> **To be done**: Return every line of the records that contains the string "instances". Matching is case-sensitive.

-- START Supplied material --

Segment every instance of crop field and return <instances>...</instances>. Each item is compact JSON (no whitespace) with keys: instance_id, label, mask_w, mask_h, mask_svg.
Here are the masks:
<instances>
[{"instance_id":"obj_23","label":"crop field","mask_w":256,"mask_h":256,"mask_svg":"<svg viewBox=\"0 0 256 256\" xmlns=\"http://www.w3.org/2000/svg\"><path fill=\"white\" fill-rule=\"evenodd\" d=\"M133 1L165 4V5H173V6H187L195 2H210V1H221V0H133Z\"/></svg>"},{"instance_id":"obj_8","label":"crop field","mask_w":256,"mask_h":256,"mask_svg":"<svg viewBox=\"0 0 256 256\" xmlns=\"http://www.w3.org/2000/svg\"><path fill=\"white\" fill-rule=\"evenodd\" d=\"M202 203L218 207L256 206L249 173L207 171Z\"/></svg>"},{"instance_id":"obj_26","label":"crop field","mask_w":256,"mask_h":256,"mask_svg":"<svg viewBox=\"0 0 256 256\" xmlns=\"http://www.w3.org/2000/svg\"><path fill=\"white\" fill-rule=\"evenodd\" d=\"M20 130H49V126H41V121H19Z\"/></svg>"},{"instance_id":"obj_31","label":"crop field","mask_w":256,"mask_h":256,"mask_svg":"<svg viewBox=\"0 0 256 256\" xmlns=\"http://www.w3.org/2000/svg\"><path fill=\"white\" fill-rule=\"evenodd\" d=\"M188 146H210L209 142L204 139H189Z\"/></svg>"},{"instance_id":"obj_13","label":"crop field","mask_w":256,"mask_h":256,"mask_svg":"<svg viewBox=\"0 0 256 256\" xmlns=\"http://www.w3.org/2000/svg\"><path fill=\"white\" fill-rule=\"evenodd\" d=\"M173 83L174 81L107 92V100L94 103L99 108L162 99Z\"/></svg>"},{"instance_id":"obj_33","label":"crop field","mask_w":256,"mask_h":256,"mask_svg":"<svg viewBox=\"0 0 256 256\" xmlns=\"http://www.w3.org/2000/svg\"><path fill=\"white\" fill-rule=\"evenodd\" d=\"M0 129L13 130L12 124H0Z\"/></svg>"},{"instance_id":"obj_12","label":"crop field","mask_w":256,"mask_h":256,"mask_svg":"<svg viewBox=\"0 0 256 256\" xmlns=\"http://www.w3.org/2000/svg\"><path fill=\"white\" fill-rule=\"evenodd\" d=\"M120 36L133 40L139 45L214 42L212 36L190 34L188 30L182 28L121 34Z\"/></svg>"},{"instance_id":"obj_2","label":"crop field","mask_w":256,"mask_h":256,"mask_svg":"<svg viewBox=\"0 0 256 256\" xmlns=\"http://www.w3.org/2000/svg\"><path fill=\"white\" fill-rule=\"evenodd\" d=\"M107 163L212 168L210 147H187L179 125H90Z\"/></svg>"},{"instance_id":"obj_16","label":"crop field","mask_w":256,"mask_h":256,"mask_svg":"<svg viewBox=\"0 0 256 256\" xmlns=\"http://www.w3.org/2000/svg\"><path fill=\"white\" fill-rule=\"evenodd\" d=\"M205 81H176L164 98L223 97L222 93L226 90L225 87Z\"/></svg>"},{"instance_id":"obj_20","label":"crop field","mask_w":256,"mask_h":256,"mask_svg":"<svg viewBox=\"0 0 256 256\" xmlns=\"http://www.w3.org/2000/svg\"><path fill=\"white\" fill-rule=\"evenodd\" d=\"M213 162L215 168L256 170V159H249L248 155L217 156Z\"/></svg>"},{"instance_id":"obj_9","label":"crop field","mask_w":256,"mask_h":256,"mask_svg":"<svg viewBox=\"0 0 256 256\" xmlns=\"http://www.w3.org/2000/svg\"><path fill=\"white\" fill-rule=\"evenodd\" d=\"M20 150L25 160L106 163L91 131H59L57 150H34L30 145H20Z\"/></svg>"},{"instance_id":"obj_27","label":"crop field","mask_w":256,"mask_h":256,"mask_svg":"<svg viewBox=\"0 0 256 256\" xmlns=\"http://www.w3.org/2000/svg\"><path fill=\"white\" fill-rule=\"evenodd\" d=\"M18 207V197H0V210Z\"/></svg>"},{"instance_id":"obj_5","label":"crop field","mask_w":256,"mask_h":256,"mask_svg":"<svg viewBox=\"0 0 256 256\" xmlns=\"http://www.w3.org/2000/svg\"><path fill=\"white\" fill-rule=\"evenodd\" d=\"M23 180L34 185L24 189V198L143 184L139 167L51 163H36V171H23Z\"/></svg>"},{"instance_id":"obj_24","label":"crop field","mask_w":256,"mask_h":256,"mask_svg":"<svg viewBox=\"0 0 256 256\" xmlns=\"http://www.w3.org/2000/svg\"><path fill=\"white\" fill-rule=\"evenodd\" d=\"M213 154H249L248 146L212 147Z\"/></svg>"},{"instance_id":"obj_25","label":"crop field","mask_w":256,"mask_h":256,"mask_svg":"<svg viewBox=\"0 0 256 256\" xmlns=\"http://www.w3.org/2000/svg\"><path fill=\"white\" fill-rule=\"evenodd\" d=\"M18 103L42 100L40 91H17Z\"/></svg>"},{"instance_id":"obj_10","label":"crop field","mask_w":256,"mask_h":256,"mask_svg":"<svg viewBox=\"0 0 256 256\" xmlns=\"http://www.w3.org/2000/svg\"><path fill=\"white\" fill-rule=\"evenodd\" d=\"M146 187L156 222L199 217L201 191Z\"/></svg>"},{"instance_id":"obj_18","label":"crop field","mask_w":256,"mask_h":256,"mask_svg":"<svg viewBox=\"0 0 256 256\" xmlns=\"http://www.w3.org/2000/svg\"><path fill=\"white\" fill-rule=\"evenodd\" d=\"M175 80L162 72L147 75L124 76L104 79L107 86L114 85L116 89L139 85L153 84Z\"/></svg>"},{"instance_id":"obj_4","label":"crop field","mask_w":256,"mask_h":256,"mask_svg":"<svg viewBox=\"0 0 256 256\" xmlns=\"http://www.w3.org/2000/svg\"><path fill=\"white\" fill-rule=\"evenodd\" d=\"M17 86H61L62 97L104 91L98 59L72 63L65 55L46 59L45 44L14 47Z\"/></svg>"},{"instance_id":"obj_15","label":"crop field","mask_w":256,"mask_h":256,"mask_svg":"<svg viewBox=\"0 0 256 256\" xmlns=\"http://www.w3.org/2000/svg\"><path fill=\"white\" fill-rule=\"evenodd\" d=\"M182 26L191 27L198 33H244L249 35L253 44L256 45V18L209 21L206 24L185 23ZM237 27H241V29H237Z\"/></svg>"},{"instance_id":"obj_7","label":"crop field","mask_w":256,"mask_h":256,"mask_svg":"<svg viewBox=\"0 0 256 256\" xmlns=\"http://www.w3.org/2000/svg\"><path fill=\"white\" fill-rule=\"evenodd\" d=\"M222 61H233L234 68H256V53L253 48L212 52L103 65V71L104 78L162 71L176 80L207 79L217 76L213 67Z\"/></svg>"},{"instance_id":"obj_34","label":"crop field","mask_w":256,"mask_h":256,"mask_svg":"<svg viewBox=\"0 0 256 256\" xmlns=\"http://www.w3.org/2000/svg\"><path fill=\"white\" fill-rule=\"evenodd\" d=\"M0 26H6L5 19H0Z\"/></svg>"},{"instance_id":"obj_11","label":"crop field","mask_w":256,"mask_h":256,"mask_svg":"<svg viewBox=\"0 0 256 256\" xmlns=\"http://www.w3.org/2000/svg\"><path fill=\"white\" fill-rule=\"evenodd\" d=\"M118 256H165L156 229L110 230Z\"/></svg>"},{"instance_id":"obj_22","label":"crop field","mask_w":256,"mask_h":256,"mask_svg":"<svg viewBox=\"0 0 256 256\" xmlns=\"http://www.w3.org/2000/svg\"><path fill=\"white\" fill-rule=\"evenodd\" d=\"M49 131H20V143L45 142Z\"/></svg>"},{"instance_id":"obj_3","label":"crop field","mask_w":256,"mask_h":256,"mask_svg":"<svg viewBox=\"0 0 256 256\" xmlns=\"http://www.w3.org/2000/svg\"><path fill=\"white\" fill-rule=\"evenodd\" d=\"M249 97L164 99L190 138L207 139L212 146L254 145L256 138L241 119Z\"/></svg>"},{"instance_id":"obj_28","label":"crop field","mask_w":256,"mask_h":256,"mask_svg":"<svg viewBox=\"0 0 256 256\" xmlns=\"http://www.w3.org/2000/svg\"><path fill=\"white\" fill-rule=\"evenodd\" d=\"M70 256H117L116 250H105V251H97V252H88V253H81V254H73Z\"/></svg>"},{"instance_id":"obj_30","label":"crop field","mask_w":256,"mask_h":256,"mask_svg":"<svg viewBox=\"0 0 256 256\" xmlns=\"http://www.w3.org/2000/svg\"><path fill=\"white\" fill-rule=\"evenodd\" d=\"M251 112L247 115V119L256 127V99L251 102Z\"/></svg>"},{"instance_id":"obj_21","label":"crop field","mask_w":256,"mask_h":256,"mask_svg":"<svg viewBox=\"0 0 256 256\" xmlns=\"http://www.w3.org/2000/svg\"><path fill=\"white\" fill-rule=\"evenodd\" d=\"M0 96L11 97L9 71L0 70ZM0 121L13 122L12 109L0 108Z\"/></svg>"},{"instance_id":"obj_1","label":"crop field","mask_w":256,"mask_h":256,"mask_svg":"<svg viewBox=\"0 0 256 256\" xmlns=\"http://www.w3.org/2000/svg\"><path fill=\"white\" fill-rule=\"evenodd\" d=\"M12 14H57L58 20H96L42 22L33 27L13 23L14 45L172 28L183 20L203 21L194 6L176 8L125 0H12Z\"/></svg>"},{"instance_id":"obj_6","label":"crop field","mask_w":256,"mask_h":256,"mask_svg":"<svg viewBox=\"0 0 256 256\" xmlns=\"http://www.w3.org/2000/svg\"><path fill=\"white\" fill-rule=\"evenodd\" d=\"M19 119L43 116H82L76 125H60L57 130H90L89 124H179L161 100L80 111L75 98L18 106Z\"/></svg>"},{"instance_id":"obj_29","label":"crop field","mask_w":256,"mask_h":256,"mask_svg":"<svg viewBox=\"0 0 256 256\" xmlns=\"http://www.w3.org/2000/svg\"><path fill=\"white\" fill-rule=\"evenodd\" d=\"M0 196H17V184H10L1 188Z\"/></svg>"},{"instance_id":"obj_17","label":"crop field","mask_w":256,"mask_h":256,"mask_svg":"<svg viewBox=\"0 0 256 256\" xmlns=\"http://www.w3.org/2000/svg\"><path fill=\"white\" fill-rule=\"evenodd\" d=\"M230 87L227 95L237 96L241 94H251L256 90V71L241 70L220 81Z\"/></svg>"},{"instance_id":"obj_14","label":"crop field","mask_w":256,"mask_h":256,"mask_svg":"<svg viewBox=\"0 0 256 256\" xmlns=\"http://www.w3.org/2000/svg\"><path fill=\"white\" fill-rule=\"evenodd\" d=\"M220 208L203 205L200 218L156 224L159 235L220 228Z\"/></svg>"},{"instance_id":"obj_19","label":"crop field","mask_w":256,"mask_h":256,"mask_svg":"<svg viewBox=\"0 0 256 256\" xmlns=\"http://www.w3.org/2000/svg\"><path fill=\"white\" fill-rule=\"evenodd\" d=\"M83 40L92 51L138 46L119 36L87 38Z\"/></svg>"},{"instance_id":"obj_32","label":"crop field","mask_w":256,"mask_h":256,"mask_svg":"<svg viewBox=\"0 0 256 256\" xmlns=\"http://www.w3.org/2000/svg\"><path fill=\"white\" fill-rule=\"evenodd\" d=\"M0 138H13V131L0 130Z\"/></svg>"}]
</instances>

-- END Supplied material --

> **Full answer**:
Segment every instance of crop field and return <instances>...</instances>. Each item is compact JSON (no whitespace) with keys: instance_id, label, mask_w, mask_h, mask_svg.
<instances>
</instances>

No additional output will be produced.